(How to complete this task) Retyping the records exactly, down to the last line, is the whole job.
++++++++++++++++++++
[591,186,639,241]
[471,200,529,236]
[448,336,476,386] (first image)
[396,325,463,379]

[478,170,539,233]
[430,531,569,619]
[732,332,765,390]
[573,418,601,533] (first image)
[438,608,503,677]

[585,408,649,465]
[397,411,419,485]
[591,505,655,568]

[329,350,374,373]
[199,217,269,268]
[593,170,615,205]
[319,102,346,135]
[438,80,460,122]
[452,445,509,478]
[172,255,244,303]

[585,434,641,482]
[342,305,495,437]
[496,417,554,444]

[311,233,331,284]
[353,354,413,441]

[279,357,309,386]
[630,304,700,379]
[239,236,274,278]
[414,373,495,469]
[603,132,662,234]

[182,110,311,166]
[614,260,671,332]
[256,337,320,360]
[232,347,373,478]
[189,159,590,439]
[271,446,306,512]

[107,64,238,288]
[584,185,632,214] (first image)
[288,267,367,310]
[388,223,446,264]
++++++++++++++++++++
(Result of this task)
[591,186,639,241]
[471,200,529,236]
[448,336,476,386] (first image)
[396,325,463,379]

[478,170,539,233]
[430,531,569,619]
[732,332,765,390]
[573,418,601,533] (first image)
[438,608,503,677]

[585,408,649,465]
[397,411,419,485]
[591,505,655,568]

[329,350,374,373]
[199,217,269,268]
[593,170,615,205]
[319,102,346,135]
[438,80,460,122]
[452,445,509,478]
[172,255,244,303]

[585,434,641,482]
[342,305,495,437]
[496,417,554,444]

[311,233,331,284]
[353,354,413,441]

[279,357,309,386]
[630,304,700,379]
[239,236,274,278]
[414,373,495,469]
[603,132,662,234]

[182,110,311,166]
[614,260,671,332]
[256,337,320,360]
[232,347,373,478]
[189,159,590,439]
[271,446,306,512]

[107,64,238,288]
[584,185,632,214] (first image)
[288,267,367,310]
[388,223,446,264]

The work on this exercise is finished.